**What to work on:** The records follow. Count the lines holding "format" and give only the number.

**Dataset records:**
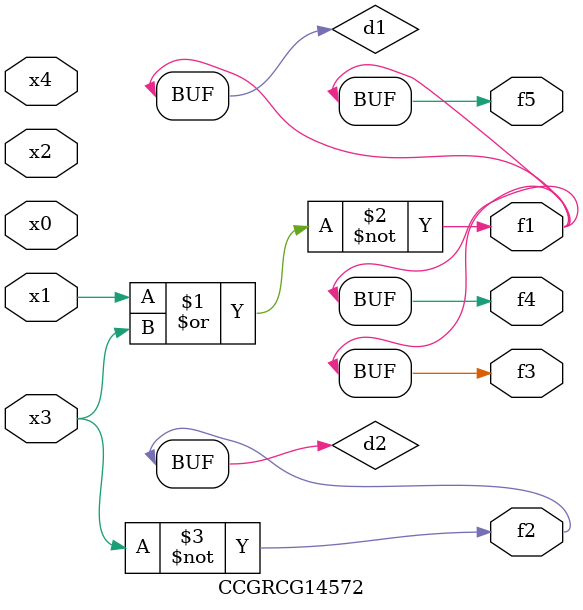
<source format=v>
module CCGRCG14572(
	input x0, x1, x2, x3, x4,
	output f1, f2, f3, f4, f5
);

	wire d1, d2;

	nor (d1, x1, x3);
	not (d2, x3);
	assign f1 = d1;
	assign f2 = d2;
	assign f3 = d1;
	assign f4 = d1;
	assign f5 = d1;
endmodule

</source>
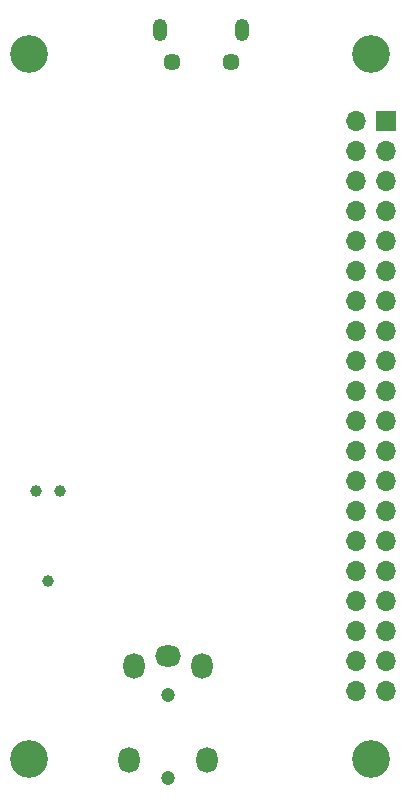
<source format=gbr>
%TF.GenerationSoftware,KiCad,Pcbnew,(6.0.4)*%
%TF.CreationDate,2022-04-15T12:14:50+02:00*%
%TF.ProjectId,rp2040_magslide_controller,72703230-3430-45f6-9d61-67736c696465,rev?*%
%TF.SameCoordinates,Original*%
%TF.FileFunction,Soldermask,Bot*%
%TF.FilePolarity,Negative*%
%FSLAX46Y46*%
G04 Gerber Fmt 4.6, Leading zero omitted, Abs format (unit mm)*
G04 Created by KiCad (PCBNEW (6.0.4)) date 2022-04-15 12:14:50*
%MOMM*%
%LPD*%
G01*
G04 APERTURE LIST*
%ADD10O,1.700000X1.700000*%
%ADD11R,1.700000X1.700000*%
%ADD12O,1.800000X2.200000*%
%ADD13O,2.200000X1.800000*%
%ADD14C,1.200000*%
%ADD15O,1.200000X1.900000*%
%ADD16C,1.450000*%
%ADD17C,3.200000*%
%ADD18C,0.990600*%
G04 APERTURE END LIST*
D10*
%TO.C,J4*%
X192298000Y-135412000D03*
X194838000Y-135412000D03*
X192298000Y-132872000D03*
X194838000Y-132872000D03*
X192298000Y-130332000D03*
X194838000Y-130332000D03*
X192298000Y-127792000D03*
X194838000Y-127792000D03*
X192298000Y-125252000D03*
X194838000Y-125252000D03*
X192298000Y-122712000D03*
X194838000Y-122712000D03*
X192298000Y-120172000D03*
X194838000Y-120172000D03*
X192298000Y-117632000D03*
X194838000Y-117632000D03*
X192298000Y-115092000D03*
X194838000Y-115092000D03*
X192298000Y-112552000D03*
X194838000Y-112552000D03*
X192298000Y-110012000D03*
X194838000Y-110012000D03*
X192298000Y-107472000D03*
X194838000Y-107472000D03*
X192298000Y-104932000D03*
X194838000Y-104932000D03*
X192298000Y-102392000D03*
X194838000Y-102392000D03*
X192298000Y-99852000D03*
X194838000Y-99852000D03*
X192298000Y-97312000D03*
X194838000Y-97312000D03*
X192298000Y-94772000D03*
X194838000Y-94772000D03*
X192298000Y-92232000D03*
X194838000Y-92232000D03*
X192298000Y-89692000D03*
X194838000Y-89692000D03*
X192298000Y-87152000D03*
D11*
X194838000Y-87152000D03*
%TD*%
D12*
%TO.C,J2*%
X179703000Y-141278000D03*
X173103000Y-141278000D03*
X179253000Y-133278000D03*
X173553000Y-133278000D03*
D13*
X176403000Y-132478000D03*
D14*
X176403000Y-135778000D03*
X176403000Y-142778000D03*
%TD*%
D15*
%TO.C,J1*%
X175697000Y-79483700D03*
X182697000Y-79483700D03*
D16*
X181697000Y-82183700D03*
X176697000Y-82183700D03*
%TD*%
D17*
%TO.C,H4*%
X193548000Y-81534000D03*
%TD*%
%TO.C,H1*%
X164592000Y-81534000D03*
%TD*%
%TO.C,H2*%
X193548000Y-141224000D03*
%TD*%
%TO.C,H3*%
X164592000Y-141224000D03*
%TD*%
D18*
%TO.C,J3*%
X166243000Y-126111000D03*
X167259000Y-118491000D03*
X165227000Y-118491000D03*
%TD*%
M02*

</source>
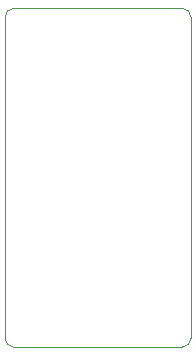
<source format=gbr>
G04 #@! TF.GenerationSoftware,KiCad,Pcbnew,(5.1.5)-3*
G04 #@! TF.CreationDate,2022-01-21T17:51:05-06:00*
G04 #@! TF.ProjectId,test_stand_smd,74657374-5f73-4746-916e-645f736d642e,rev?*
G04 #@! TF.SameCoordinates,Original*
G04 #@! TF.FileFunction,Profile,NP*
%FSLAX46Y46*%
G04 Gerber Fmt 4.6, Leading zero omitted, Abs format (unit mm)*
G04 Created by KiCad (PCBNEW (5.1.5)-3) date 2022-01-21 17:51:05*
%MOMM*%
%LPD*%
G04 APERTURE LIST*
%ADD10C,0.050000*%
G04 APERTURE END LIST*
D10*
X150368000Y-76454000D02*
X136144000Y-76454000D01*
X151130000Y-104394000D02*
X151130000Y-77216000D01*
X136144001Y-105156422D02*
X150368000Y-105156422D01*
X135382000Y-77216000D02*
X135382000Y-104368601D01*
X150368000Y-76454000D02*
G75*
G02X151130000Y-77216000I0J-762000D01*
G01*
X151130000Y-104394000D02*
G75*
G02X150368000Y-105156000I-762000J0D01*
G01*
X136144001Y-105156422D02*
G75*
G02X135382001Y-104368601I-1J762422D01*
G01*
X135382000Y-77216000D02*
G75*
G02X136144000Y-76454000I762000J0D01*
G01*
M02*

</source>
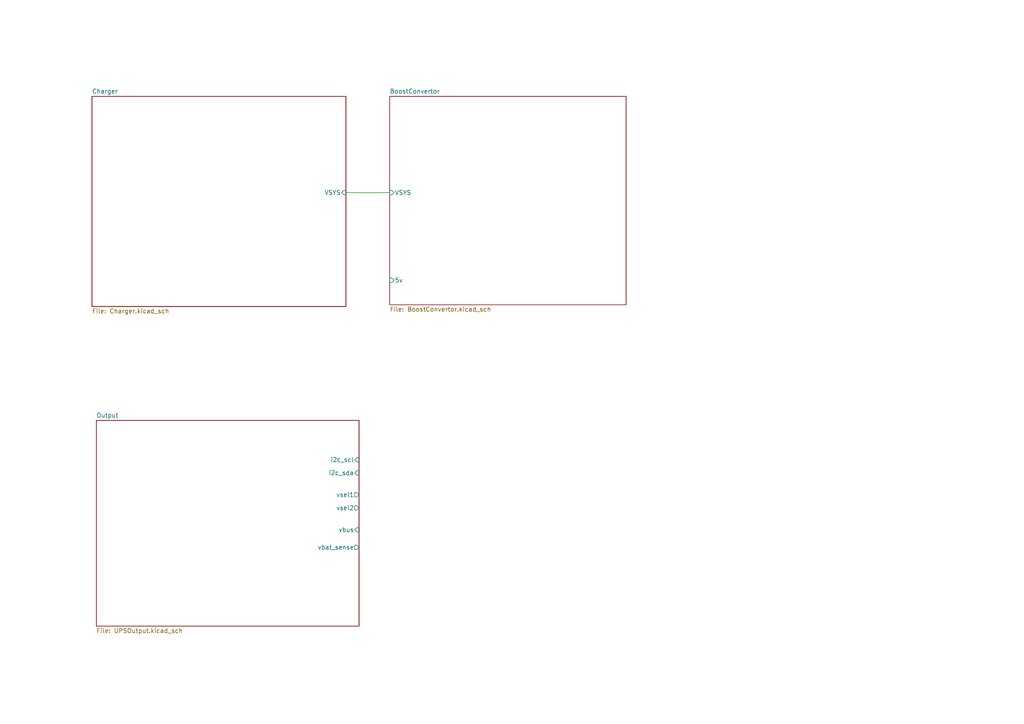
<source format=kicad_sch>
(kicad_sch
	(version 20250114)
	(generator "eeschema")
	(generator_version "9.0")
	(uuid "9d92b60a-4a6b-449c-b462-cab19e69d38c")
	(paper "A4")
	(title_block
		(title "UPS")
		(company "MTU Open Source Hardware Enterprise")
	)
	(lib_symbols)
	(wire
		(pts
			(xy 100.33 55.88) (xy 113.03 55.88)
		)
		(stroke
			(width 0)
			(type default)
		)
		(uuid "2adae19b-f28b-48b5-bb43-17a370420cc0")
	)
	(sheet
		(at 26.67 27.94)
		(size 73.66 60.96)
		(exclude_from_sim no)
		(in_bom yes)
		(on_board yes)
		(dnp no)
		(fields_autoplaced yes)
		(stroke
			(width 0.1524)
			(type solid)
		)
		(fill
			(color 0 0 0 0.0000)
		)
		(uuid "58e8621a-e50a-4c31-8927-fd6b72ccb3ce")
		(property "Sheetname" "Charger"
			(at 26.67 27.2284 0)
			(effects
				(font
					(size 1.27 1.27)
				)
				(justify left bottom)
			)
		)
		(property "Sheetfile" "Charger.kicad_sch"
			(at 26.67 89.4846 0)
			(effects
				(font
					(size 1.27 1.27)
				)
				(justify left top)
			)
		)
		(pin "VSYS" input
			(at 100.33 55.88 0)
			(uuid "69ca1765-4fe0-4828-9f2b-62f771212967")
			(effects
				(font
					(size 1.27 1.27)
				)
				(justify right)
			)
		)
		(instances
			(project "UPS"
				(path "/9d92b60a-4a6b-449c-b462-cab19e69d38c"
					(page "2")
				)
			)
		)
	)
	(sheet
		(at 113.03 27.94)
		(size 68.58 60.452)
		(exclude_from_sim no)
		(in_bom yes)
		(on_board yes)
		(dnp no)
		(fields_autoplaced yes)
		(stroke
			(width 0.1524)
			(type solid)
		)
		(fill
			(color 0 0 0 0.0000)
		)
		(uuid "66173f08-558e-4192-bd35-ba55c00529e3")
		(property "Sheetname" "BoostConvertor"
			(at 113.03 27.2284 0)
			(effects
				(font
					(size 1.27 1.27)
				)
				(justify left bottom)
			)
		)
		(property "Sheetfile" "BoostConvertor.kicad_sch"
			(at 113.03 88.9766 0)
			(effects
				(font
					(size 1.27 1.27)
				)
				(justify left top)
			)
		)
		(pin "VSYS" input
			(at 113.03 55.88 180)
			(uuid "af869ace-9073-4dc7-baef-75fbdfaeb43b")
			(effects
				(font
					(size 1.27 1.27)
				)
				(justify left)
			)
		)
		(pin "5v" input
			(at 113.03 81.28 180)
			(uuid "8a170316-776f-4635-96bd-e197e4a036ca")
			(effects
				(font
					(size 1.27 1.27)
				)
				(justify left)
			)
		)
		(instances
			(project "UPS"
				(path "/9d92b60a-4a6b-449c-b462-cab19e69d38c"
					(page "4")
				)
			)
		)
	)
	(sheet
		(at 27.94 121.92)
		(size 76.2 59.69)
		(exclude_from_sim no)
		(in_bom yes)
		(on_board yes)
		(dnp no)
		(fields_autoplaced yes)
		(stroke
			(width 0.1524)
			(type solid)
		)
		(fill
			(color 0 0 0 0.0000)
		)
		(uuid "c2035c51-7de6-43a1-947f-d073f8318def")
		(property "Sheetname" "Output"
			(at 27.94 121.2084 0)
			(effects
				(font
					(size 1.27 1.27)
				)
				(justify left bottom)
			)
		)
		(property "Sheetfile" "UPSOutput.kicad_sch"
			(at 27.94 182.1946 0)
			(effects
				(font
					(size 1.27 1.27)
				)
				(justify left top)
			)
		)
		(property "Field2" ""
			(at 27.94 121.92 0)
			(effects
				(font
					(size 1.27 1.27)
				)
			)
		)
		(pin "i2c_scl" input
			(at 104.14 133.35 0)
			(uuid "1a103b9c-666c-4d5b-a530-878de7b7769e")
			(effects
				(font
					(size 1.27 1.27)
				)
				(justify right)
			)
		)
		(pin "i2c_sda" input
			(at 104.14 137.16 0)
			(uuid "e3f98539-2d5a-4265-a8be-0c3fb06bc080")
			(effects
				(font
					(size 1.27 1.27)
				)
				(justify right)
			)
		)
		(pin "vbus" input
			(at 104.14 153.67 0)
			(uuid "89493819-1861-48f0-b902-1ab61aaa893b")
			(effects
				(font
					(size 1.27 1.27)
				)
				(justify right)
			)
		)
		(pin "vbat_sense" output
			(at 104.14 158.75 0)
			(uuid "7ec79e14-5595-428d-ada2-ba6824456c31")
			(effects
				(font
					(size 1.27 1.27)
				)
				(justify right)
			)
		)
		(pin "vsel1" output
			(at 104.14 143.51 0)
			(uuid "72a062db-8611-48bd-8981-cd890ed30070")
			(effects
				(font
					(size 1.27 1.27)
				)
				(justify right)
			)
		)
		(pin "vsel2" output
			(at 104.14 147.32 0)
			(uuid "162b0db8-4396-4a47-b05a-6e5720532870")
			(effects
				(font
					(size 1.27 1.27)
				)
				(justify right)
			)
		)
		(instances
			(project "UPS"
				(path "/9d92b60a-4a6b-449c-b462-cab19e69d38c"
					(page "3")
				)
			)
		)
	)
	(sheet_instances
		(path "/"
			(page "1")
		)
	)
	(embedded_fonts no)
)

</source>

**Result of the task:** 6